Work order
Reproduce the entries below with every occurrence of "animators" replaced by "entertainers" and everything else unchanged.

Material supplied
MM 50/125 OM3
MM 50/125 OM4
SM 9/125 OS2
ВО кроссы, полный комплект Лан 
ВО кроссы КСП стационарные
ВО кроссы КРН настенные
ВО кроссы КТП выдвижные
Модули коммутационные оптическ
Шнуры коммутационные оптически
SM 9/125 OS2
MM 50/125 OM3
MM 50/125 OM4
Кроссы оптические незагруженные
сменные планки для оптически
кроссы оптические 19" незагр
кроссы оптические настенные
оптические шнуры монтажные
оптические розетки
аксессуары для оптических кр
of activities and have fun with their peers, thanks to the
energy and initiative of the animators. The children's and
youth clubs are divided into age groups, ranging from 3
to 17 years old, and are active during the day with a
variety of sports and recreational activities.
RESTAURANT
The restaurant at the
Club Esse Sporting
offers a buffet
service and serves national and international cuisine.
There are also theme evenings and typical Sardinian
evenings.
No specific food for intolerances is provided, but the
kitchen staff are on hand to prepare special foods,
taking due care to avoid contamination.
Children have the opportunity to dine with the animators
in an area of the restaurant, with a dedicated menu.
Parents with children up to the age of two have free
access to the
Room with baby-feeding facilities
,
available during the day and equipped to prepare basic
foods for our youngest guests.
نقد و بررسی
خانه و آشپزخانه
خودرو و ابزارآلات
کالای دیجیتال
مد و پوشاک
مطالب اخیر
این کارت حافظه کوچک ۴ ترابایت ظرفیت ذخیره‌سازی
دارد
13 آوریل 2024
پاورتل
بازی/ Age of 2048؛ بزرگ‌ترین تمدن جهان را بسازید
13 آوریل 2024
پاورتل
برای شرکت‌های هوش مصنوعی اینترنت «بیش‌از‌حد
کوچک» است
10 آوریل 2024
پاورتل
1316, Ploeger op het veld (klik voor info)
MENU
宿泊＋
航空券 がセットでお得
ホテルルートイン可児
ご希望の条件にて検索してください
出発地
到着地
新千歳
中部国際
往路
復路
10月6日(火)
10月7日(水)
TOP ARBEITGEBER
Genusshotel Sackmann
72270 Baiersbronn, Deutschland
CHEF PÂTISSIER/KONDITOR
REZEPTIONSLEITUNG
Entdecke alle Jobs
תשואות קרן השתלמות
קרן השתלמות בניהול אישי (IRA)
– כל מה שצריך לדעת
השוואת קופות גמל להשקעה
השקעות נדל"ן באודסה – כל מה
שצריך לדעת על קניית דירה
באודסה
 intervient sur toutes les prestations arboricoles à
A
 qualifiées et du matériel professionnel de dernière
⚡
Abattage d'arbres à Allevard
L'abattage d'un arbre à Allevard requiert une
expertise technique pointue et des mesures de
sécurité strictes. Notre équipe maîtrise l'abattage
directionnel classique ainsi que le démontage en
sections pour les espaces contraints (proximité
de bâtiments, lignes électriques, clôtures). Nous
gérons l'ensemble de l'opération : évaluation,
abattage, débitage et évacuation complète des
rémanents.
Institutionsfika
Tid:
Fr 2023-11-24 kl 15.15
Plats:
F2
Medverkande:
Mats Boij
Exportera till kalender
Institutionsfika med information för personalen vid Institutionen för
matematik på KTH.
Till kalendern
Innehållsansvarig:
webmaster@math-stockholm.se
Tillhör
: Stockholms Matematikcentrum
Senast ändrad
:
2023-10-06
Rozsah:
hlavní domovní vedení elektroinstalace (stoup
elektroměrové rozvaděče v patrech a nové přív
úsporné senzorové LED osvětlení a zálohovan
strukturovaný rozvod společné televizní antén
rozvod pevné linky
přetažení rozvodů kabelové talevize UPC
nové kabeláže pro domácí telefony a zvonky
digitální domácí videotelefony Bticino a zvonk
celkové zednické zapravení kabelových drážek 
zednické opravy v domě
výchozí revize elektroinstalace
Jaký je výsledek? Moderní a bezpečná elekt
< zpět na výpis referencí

Reply
MM 50/125 OM3
MM 50/125 OM4
SM 9/125 OS2
ВО кроссы, полный комплект Лан 
ВО кроссы КСП стационарные
ВО кроссы КРН настенные
ВО кроссы КТП выдвижные
Модули коммутационные оптическ
Шнуры коммутационные оптически
SM 9/125 OS2
MM 50/125 OM3
MM 50/125 OM4
Кроссы оптические незагруженные
сменные планки для оптически
кроссы оптические 19" незагр
кроссы оптические настенные
оптические шнуры монтажные
оптические розетки
аксессуары для оптических кр
of activities and have fun with their peers, thanks to the
energy and initiative of the entertainers. The children's and
youth clubs are divided into age groups, ranging from 3
to 17 years old, and are active during the day with a
variety of sports and recreational activities.
RESTAURANT
The restaurant at the
Club Esse Sporting
offers a buffet
service and serves national and international cuisine.
There are also theme evenings and typical Sardinian
evenings.
No specific food for intolerances is provided, but the
kitchen staff are on hand to prepare special foods,
taking due care to avoid contamination.
Children have the opportunity to dine with the entertainers
in an area of the restaurant, with a dedicated menu.
Parents with children up to the age of two have free
access to the
Room with baby-feeding facilities
,
available during the day and equipped to prepare basic
foods for our youngest guests.
نقد و بررسی
خانه و آشپزخانه
خودرو و ابزارآلات
کالای دیجیتال
مد و پوشاک
مطالب اخیر
این کارت حافظه کوچک ۴ ترابایت ظرفیت ذخیره‌سازی
دارد
13 آوریل 2024
پاورتل
بازی/ Age of 2048؛ بزرگ‌ترین تمدن جهان را بسازید
13 آوریل 2024
پاورتل
برای شرکت‌های هوش مصنوعی اینترنت «بیش‌از‌حد
کوچک» است
10 آوریل 2024
پاورتل
1316, Ploeger op het veld (klik voor info)
MENU
宿泊＋
航空券 がセットでお得
ホテルルートイン可児
ご希望の条件にて検索してください
出発地
到着地
新千歳
中部国際
往路
復路
10月6日(火)
10月7日(水)
TOP ARBEITGEBER
Genusshotel Sackmann
72270 Baiersbronn, Deutschland
CHEF PÂTISSIER/KONDITOR
REZEPTIONSLEITUNG
Entdecke alle Jobs
תשואות קרן השתלמות
קרן השתלמות בניהול אישי (IRA)
– כל מה שצריך לדעת
השוואת קופות גמל להשקעה
השקעות נדל"ן באודסה – כל מה
שצריך לדעת על קניית דירה
באודסה
 intervient sur toutes les prestations arboricoles à
A
 qualifiées et du matériel professionnel de dernière
⚡
Abattage d'arbres à Allevard
L'abattage d'un arbre à Allevard requiert une
expertise technique pointue et des mesures de
sécurité strictes. Notre équipe maîtrise l'abattage
directionnel classique ainsi que le démontage en
sections pour les espaces contraints (proximité
de bâtiments, lignes électriques, clôtures). Nous
gérons l'ensemble de l'opération : évaluation,
abattage, débitage et évacuation complète des
rémanents.
Institutionsfika
Tid:
Fr 2023-11-24 kl 15.15
Plats:
F2
Medverkande:
Mats Boij
Exportera till kalender
Institutionsfika med information för personalen vid Institutionen för
matematik på KTH.
Till kalendern
Innehållsansvarig:
webmaster@math-stockholm.se
Tillhör
: Stockholms Matematikcentrum
Senast ändrad
:
2023-10-06
Rozsah:
hlavní domovní vedení elektroinstalace (stoup
elektroměrové rozvaděče v patrech a nové přív
úsporné senzorové LED osvětlení a zálohovan
strukturovaný rozvod společné televizní antén
rozvod pevné linky
přetažení rozvodů kabelové talevize UPC
nové kabeláže pro domácí telefony a zvonky
digitální domácí videotelefony Bticino a zvonk
celkové zednické zapravení kabelových drážek 
zednické opravy v domě
výchozí revize elektroinstalace
Jaký je výsledek? Moderní a bezpečná elekt
< zpět na výpis referencí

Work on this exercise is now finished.